━━━ Information shown ━━━
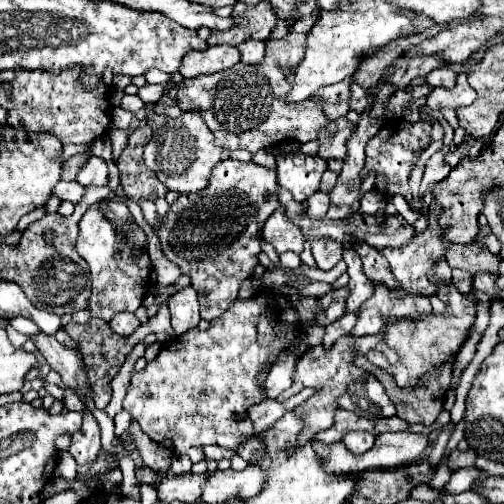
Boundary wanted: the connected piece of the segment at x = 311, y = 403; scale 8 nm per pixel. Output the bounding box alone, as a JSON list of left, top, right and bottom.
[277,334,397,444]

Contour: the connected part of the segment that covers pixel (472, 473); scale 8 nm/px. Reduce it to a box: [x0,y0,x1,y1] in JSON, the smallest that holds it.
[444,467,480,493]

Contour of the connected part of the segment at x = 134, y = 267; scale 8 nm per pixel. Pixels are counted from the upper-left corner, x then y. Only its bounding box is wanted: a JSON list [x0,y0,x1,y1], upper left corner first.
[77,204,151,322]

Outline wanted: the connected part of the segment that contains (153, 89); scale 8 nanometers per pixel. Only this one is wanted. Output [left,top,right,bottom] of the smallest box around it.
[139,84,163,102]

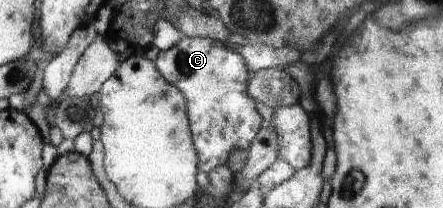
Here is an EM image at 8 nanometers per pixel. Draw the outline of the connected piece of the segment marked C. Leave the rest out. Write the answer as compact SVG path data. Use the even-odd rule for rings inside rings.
━━━
• **The task**: Go through the listing and restate each line word for word, leaving out the pictures.

• **Response**:
Boundary wanted: the connected piece of the segment at x = 311, y = 403; scale 8 nm per pixel. Output the bounding box alone, as a JSON list of left, top, right and bottom.
[277,334,397,444]

Contour: the connected part of the segment that covers pixel (472, 473); scale 8 nm/px. Reduce it to a box: [x0,y0,x1,y1] in JSON, the smallest that holds it.
[444,467,480,493]

Contour of the connected part of the segment at x = 134, y = 267; scale 8 nm per pixel. Pixels are counted from the upper-left corner, x then y. Only its bounding box is wanted: a JSON list [x0,y0,x1,y1], upper left corner first.
[77,204,151,322]

Outline wanted: the connected part of the segment that contains (153, 89); scale 8 nanometers per pixel. Only this one is wanted. Output [left,top,right,bottom] of the smallest box around it.
[139,84,163,102]

Here is an EM image at 8 nanometers per pixel. Draw the outline of the connected piece of the segment marked C. Leave the rest out. Write the answer as compact SVG path data. Use the even-odd rule for rings inside rings.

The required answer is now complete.